Circling with Balls Q and A – 3

Q. Are the sports balls necessary? What about those kids who ski, dance, skateboard, etc. where getting props for those sports into a classroom is difficult? Also, what about the students who do activities that don’t involve athletics at all, like reading?

A. The original reason I created Circling with Balls was for those physically rambunctious athletic types who, in eighth grade especially, can’t even stay in their seats. Many teachers have run into immediate problems by ignoring such students. I need to tame them immediately in the first days of class. So I start things off on the first day of school by holding a football in my hands and engaging them in the TL about their interest in football. I use the football as a carrot, dangling it in front of him, pretending to be about to give it to him, then withdrawing it. It is very much like taming an animal. My goal is to control the dialogue with that student before he even thinks about trying to control it with me. During this time I teach the student the rules and everybody learns them by seeing them modeled. The whole thing can take up to an entire class period with that one kid.

So of course we don’t need props when doing this activity. The balls are just there to deal with potential trouble makers.
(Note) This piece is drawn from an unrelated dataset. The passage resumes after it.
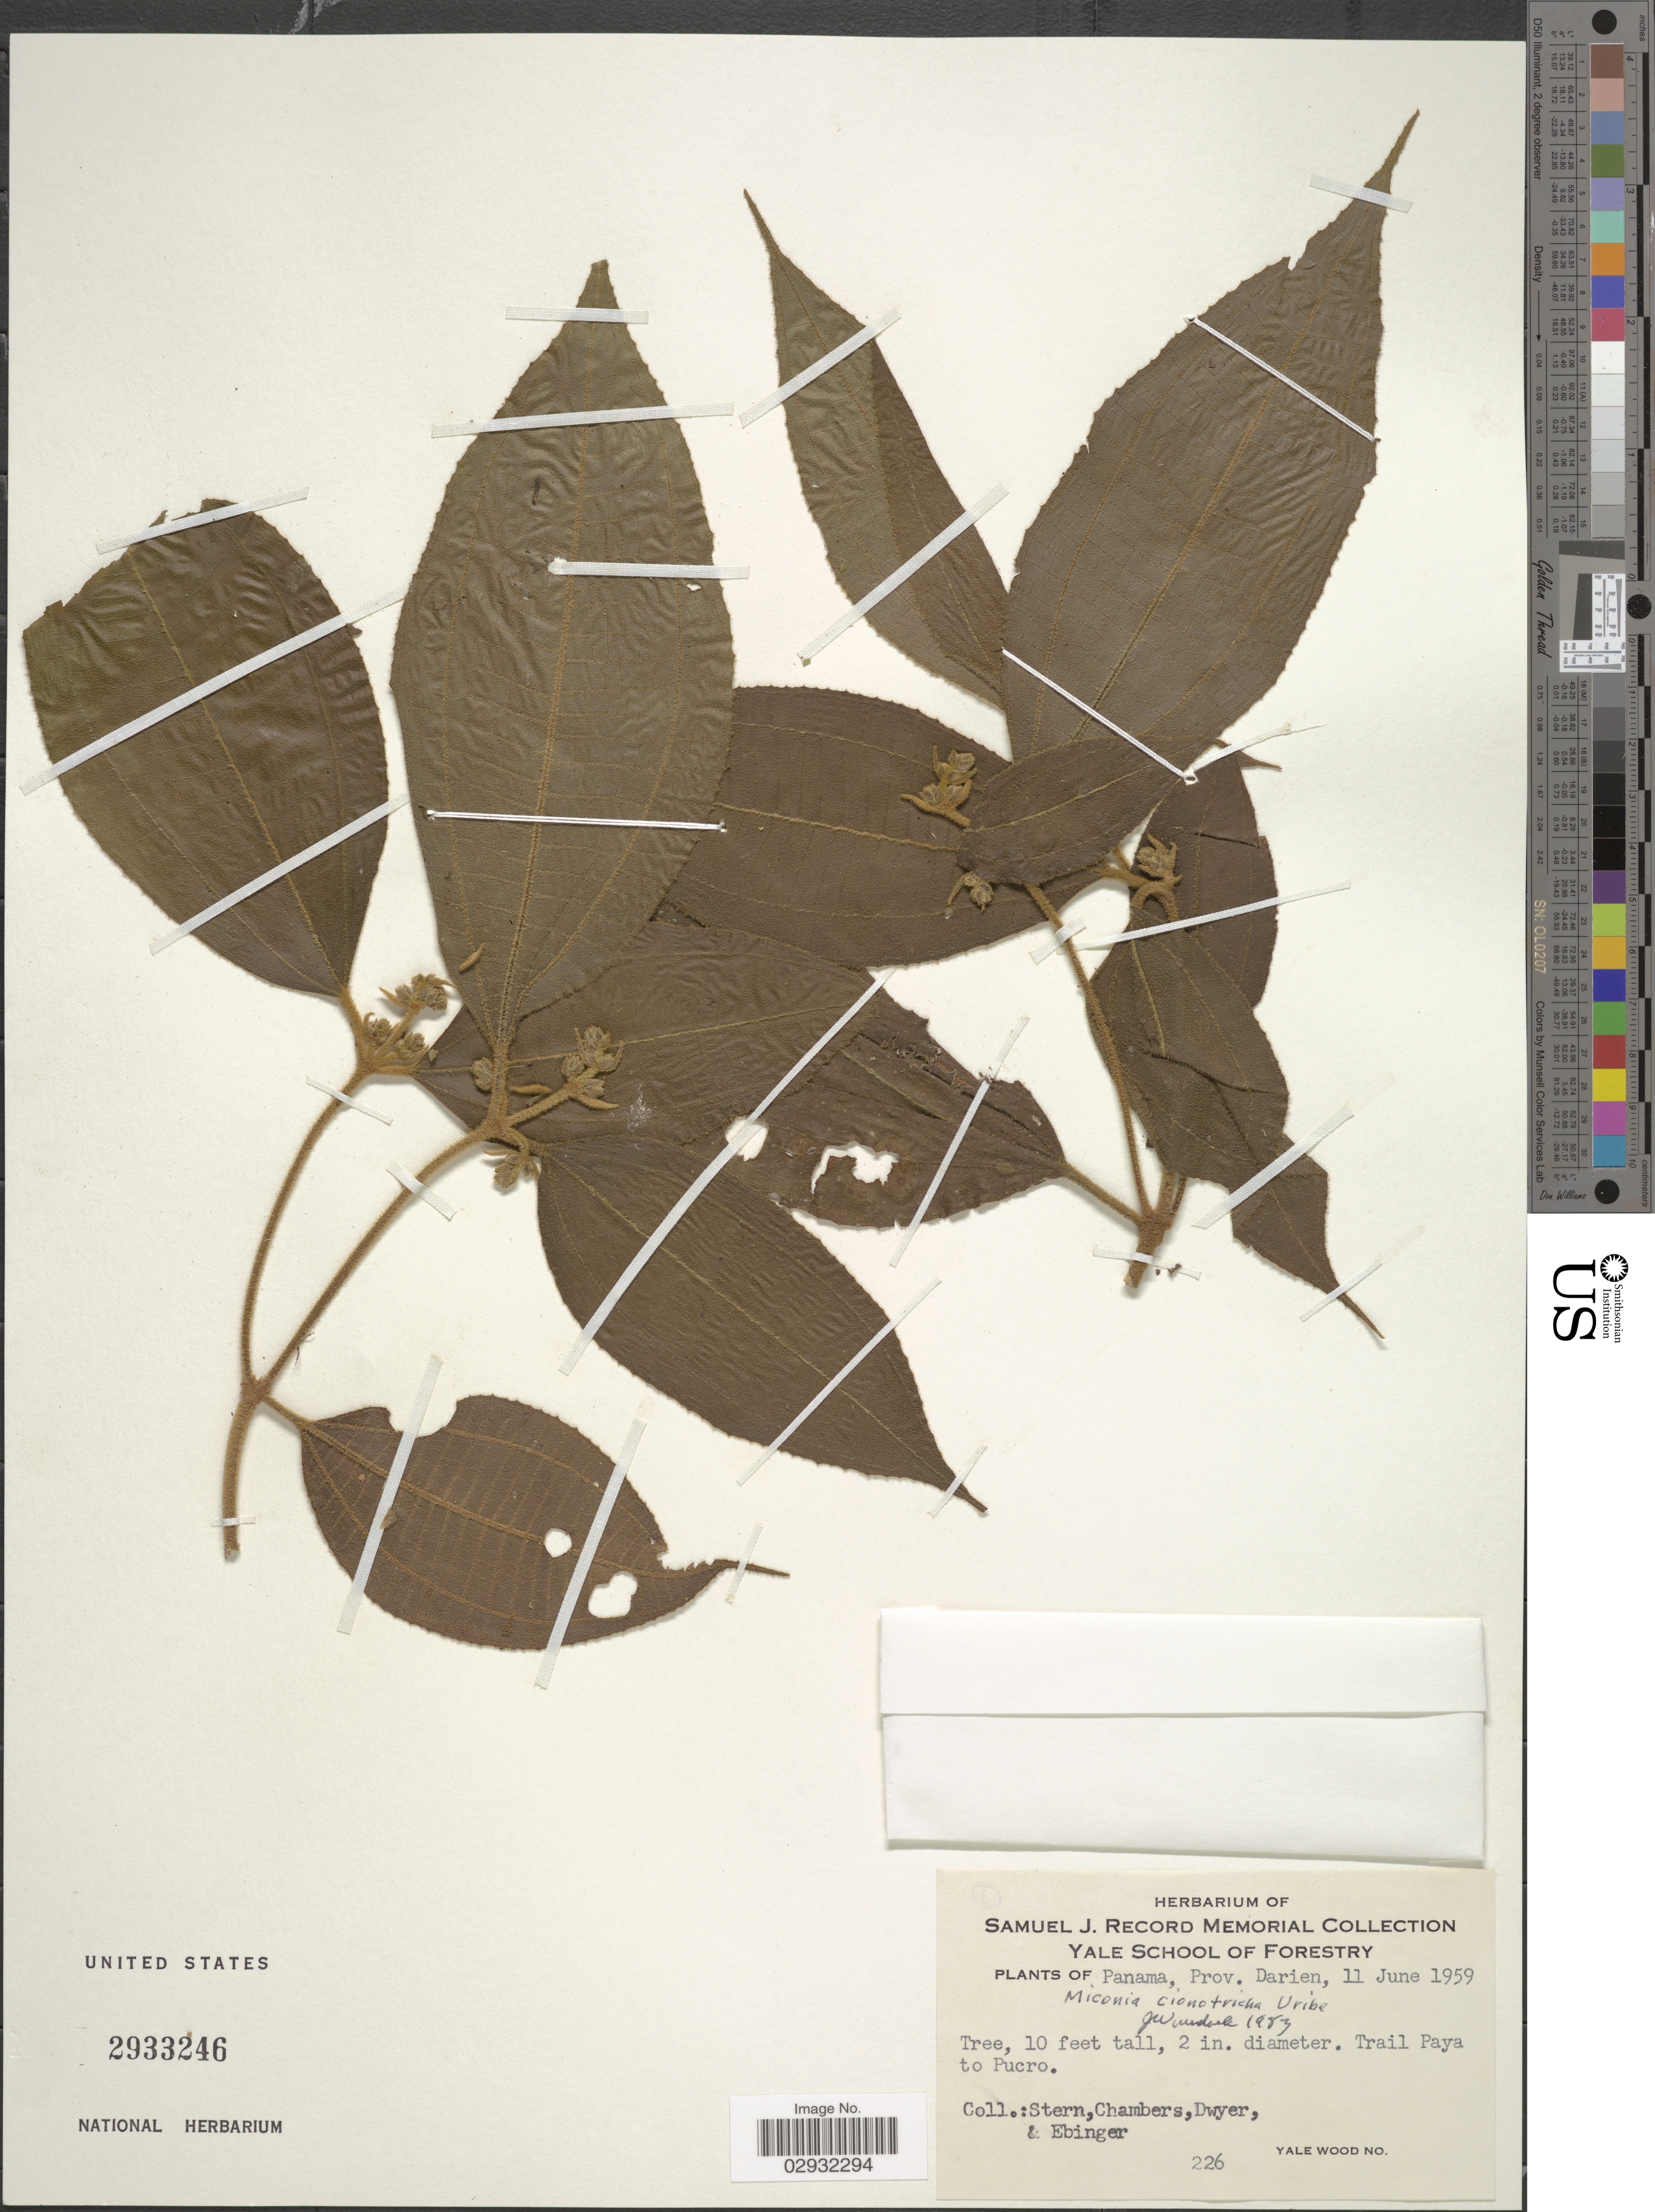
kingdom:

With other kids, we can just say that Jenny reads or that Jeff skates without props. As long as we can convey the image of reading a book with our hands or through physical motions with an imagined skate board, we don’t need the real props. Everything we do when we use comprehensible input is based on conveying meaning in whatever way we can.

That said, I sometimes (depending on the student) actually encourage skaters to bring in their boards. Anything we can do to break the monotony for them, to at least hit the pause button on the vice grip of school as separate from their real lives, we should do. I encourage dancers to dance. I always compare singers and dancers to me. I tell them that I also sing and dance and am very good at it. I tell them that I am the best at those things. I actually model how good I am at those activities. With my bad, almost comical singing and dancing, I break through the ice and that one little thing I do in August can propel us forward in good will and humor all year. It is not easy for me to dance in front of kids but I do it anyway, because I am a risk taker in my classroom. I also tell them that I am very good at cheerleading. I actually have learned two cheers from the University of Rochester that I do in class. That once got two bored looking eighth grade cheerleaders out of their seats because they thought I was serious. But the point is that, even if we use a little bit of English in these moments, we sometimes need to take risks to propel our students out of the role that many of them have assumed in schools as mere cardboard cutouts of human beings in our classes. That’s worth getting laughed at.

Q. I’m not sure that I could do that!

A. Please be clear that I am describing things here that I have done. I repeatedly say, and this is such a wonderful thing to be able to say, that there is no one way to teach using comprehensible input based methods. We share ideas and take the ones we want and try things and some work and some don’t and that is how all this works. It is a kind of ongoing process of growth and experimentation and not some method that you learn and then you’re done.